I honestly think it stems from the overall con of organized religion. People that enjoy themselves spend some excess funds on themselves and others. The church con artists are incentivised to villainize all forms of excess money spent on anything because that is money that cannot be grifted by the con artist. White people tend to be most susceptible to this particular con, and likely also tend to have more self sufficiency in more rural communities. Not like white people are somehow better at self sufficient living; more like we're miser assholes that choose to hoard what we have without the notion of collective social survival. Like I'm deeply stereotyping time and history here. I'm not saying "white people bad." I'm saying we're different too, a product of our environment, and being a realist asshole too. - it is our way - embrace it.

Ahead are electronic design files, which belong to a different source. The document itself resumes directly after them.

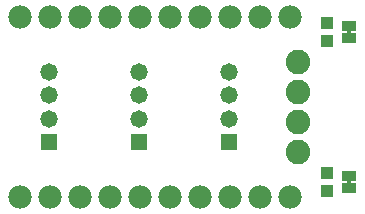
<source format=gts>
G75*
%MOIN*%
%OFA0B0*%
%FSLAX25Y25*%
%IPPOS*%
%LPD*%
%AMOC8*
5,1,8,0,0,1.08239X$1,22.5*
%
%ADD10C,0.07800*%
%ADD11R,0.05800X0.05800*%
%ADD12C,0.05800*%
%ADD13C,0.08200*%
%ADD14R,0.03950X0.03950*%
%ADD15R,0.04800X0.03300*%
%ADD16R,0.01400X0.01000*%
D10*
X0011800Y0023933D03*
X0021800Y0023933D03*
X0031800Y0023933D03*
X0041800Y0023933D03*
X0051800Y0023933D03*
X0061800Y0023933D03*
X0071800Y0023933D03*
X0081800Y0023933D03*
X0091800Y0023933D03*
X0101800Y0023933D03*
X0101800Y0084033D03*
X0091800Y0084033D03*
X0081800Y0084033D03*
X0071800Y0084033D03*
X0061800Y0084033D03*
X0051800Y0084033D03*
X0041800Y0084033D03*
X0031800Y0084033D03*
X0021800Y0084033D03*
X0011800Y0084033D03*
D11*
X0021400Y0042172D03*
X0051400Y0042172D03*
X0081400Y0042172D03*
D12*
X0081400Y0050046D03*
X0081400Y0057920D03*
X0081400Y0065794D03*
X0051400Y0065794D03*
X0051400Y0057920D03*
X0051400Y0050046D03*
X0021400Y0050046D03*
X0021400Y0057920D03*
X0021400Y0065794D03*
D13*
X0104400Y0068983D03*
X0104400Y0058983D03*
X0104400Y0048983D03*
X0104400Y0038983D03*
D14*
X0113900Y0031983D03*
X0113900Y0025983D03*
X0113900Y0075983D03*
X0113900Y0081983D03*
D15*
X0121400Y0080983D03*
X0121400Y0076983D03*
X0121400Y0030983D03*
X0121400Y0026983D03*
D16*
X0121400Y0028983D03*
X0121400Y0078983D03*
M02*

</source>
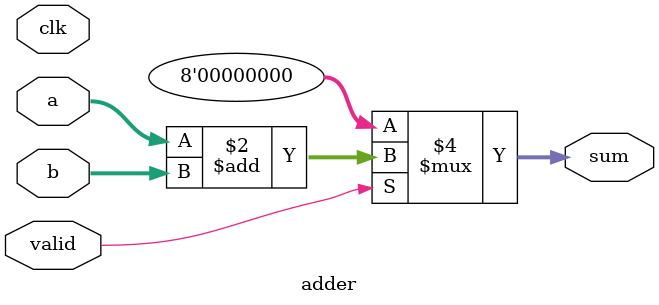
<source format=sv>

module adder (
    input  logic       clk,
    input  logic       valid,
    input  logic [7:0] a,
    input  logic [7:0] b,
    output logic [7:0] sum
);
    // 简单写法：valid=1 时输出 a+b，否则 0
    always_comb begin
        if (valid)
            sum = a + b;
        else
            sum = '0;
    end
endmodule

</source>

[–] [email protected] 4 points 3 months ago

Doesn't have to be. It is known here in europe that southern countries like Italy and Spain are indeed more touchy and passionate.

[–] [email protected] 7 points 3 months ago

I think religion might have something to do with it, but I think its mostly parents (who were often too young to parent compared to now) taking out their frustrations on their kids because they had no other socially-acceptable recreational outlet to just hang loose after work other than drinking and TV.

[–] [email protected] 37 points 3 months ago

When I finished my national service I spent the night getting drunk with some guys I'd served with. One of them took me to sleep at his family home when it got late and there were no more trains for me to get home. The next morning I joined the family for breakfast. I was amazed at how gentle and civilised they talked to each other. At my home i was only used to everybody being at each others' throats all the time. To this day i can't help thinking about what I missed.

[–] [email protected] 11 points 3 months ago

I love my dad, but he has an old fashioned definition of male affection and he's at unease when a topic of conversation is brought up that he's not an authority in.

I wish I'd learned that yes, hugging people you know is fine, and that there's nothing wrong in being ignorant in a topic if you're willing to listen and learn from others.

[–] [email protected] 57 points 3 months ago

My dad used to beat me whenever I did anything he didn't like, which usually included me being energetic around the house. Because of this, I learned to be closed and reserved, and never really made any friends in school. It wasn't until I moved out when I realised that beating your kid wasn't normal, and slowly started opening up again

[–] [email protected] 52 points 3 months ago

It can be really crazy when you notice the differences in how other families treat each other.

Healthy communication is a must when talking with other working-class people!